Huge tides lead to devastating find on side of Aussie road

The NSW coast was hit with giant waves and king tides earlier in the week.

A discovery made in a ditch alongside a NSW road has devastated locals after king tides and giant waves smashed towns along the coast this week.

A father-of-two from Davistown on the Central Coast stumbled upon a giant octopus laying in a puddle of water roadside, that had sadly washed up with the waves before settling on land.

"Biggest king tides in 20 yrs. Brought a few creatures up into the swales at Davistown," he wrote on Facebook on Thursday, adding the animal was deceased when he found it.

He explained he was walking his kids home from school when the creature caught his eye, but because it was dead, he decided not to put it back into the ocean.

Octopus found land in Central Coast.
The Common Sydney Octopus tends to hang around shallow water areas and are likely to be swept in by a king tide. Source: Facebook

Dangerous waves and high tides lash NSW coast

On Tuesday, the Bureau of Meteorology warned of "significant wave heights" of up to 10.7 metres in Wollongong, south of Sydney. Surf conditions remained "dangerous" along much of the NSW coast in the days that followed — including the Central Coast — with a mega king tide event at play.

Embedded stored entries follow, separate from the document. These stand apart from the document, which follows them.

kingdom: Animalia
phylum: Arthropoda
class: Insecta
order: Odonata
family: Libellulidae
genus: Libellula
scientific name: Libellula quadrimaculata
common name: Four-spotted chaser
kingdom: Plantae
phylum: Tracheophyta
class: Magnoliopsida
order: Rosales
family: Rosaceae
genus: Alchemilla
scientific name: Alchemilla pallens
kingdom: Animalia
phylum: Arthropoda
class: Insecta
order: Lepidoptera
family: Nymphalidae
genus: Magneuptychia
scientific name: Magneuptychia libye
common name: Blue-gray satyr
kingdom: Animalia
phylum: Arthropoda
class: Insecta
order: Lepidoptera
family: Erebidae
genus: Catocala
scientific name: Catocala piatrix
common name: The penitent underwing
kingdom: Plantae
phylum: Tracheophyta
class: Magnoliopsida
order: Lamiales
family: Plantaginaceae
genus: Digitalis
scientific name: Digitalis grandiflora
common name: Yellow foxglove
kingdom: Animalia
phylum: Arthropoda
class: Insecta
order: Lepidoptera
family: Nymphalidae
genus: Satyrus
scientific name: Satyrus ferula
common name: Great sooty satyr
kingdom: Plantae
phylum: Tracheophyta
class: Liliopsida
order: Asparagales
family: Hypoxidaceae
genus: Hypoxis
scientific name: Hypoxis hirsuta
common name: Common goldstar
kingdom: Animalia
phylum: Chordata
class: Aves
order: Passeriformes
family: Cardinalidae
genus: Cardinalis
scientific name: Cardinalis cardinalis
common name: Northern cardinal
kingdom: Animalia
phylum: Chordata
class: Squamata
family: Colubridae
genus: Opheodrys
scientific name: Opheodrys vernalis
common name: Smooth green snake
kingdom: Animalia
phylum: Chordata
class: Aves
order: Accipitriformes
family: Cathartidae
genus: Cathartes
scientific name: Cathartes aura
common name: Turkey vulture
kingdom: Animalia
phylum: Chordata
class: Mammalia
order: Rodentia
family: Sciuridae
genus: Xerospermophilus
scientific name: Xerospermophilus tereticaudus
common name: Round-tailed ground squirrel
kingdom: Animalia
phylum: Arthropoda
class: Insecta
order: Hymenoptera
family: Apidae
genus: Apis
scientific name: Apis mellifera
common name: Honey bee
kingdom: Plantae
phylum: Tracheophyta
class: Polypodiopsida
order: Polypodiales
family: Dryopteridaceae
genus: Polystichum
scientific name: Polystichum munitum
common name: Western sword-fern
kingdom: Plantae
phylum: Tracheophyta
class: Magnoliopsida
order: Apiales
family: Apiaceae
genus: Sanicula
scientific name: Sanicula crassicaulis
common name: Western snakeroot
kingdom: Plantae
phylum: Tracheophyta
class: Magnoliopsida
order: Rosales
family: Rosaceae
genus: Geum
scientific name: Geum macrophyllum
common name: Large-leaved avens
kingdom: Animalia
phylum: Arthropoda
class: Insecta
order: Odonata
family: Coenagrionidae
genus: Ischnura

The term "king tide" is widely used to describe any remarkably high tide which is a natural and predictable part of the tidal cycle. Although normal, king tide events can have noticeable effects where the ocean meets the land such as flooding and erosion, according to BOM.

Octopus discovery explained

Central Coast residents were shocked to learn an octopus had washed up onto land. But Dr John Healy, a scientist at the Australian Museum wasn't so surprised.

He suggested to Yahoo News that the octopus was likely the Common Sydney octopus (Octopus tetricus) or the Hammer octopus (Octopus australis), although it's "very hard to say from one photo taken from the sucker side".

Huge wave Kamay Botany Bay National Park, NSW
The NSW coast was hit with mega waves this week. Source: Mark Sundin, via Bureau of Meteorology

"My money would probably go on the Octopus tetricus as it is common, gets to a good size (60cm across) and tends to hang around shallow water areas (sand or rocky areas) hence more likely to be swept in by a king tide," he explained.

The discovery left some saddened with many saying "poor thing".

"Someone put it back where it belongs," one said. "Hope someone returned it to sea," wrote another.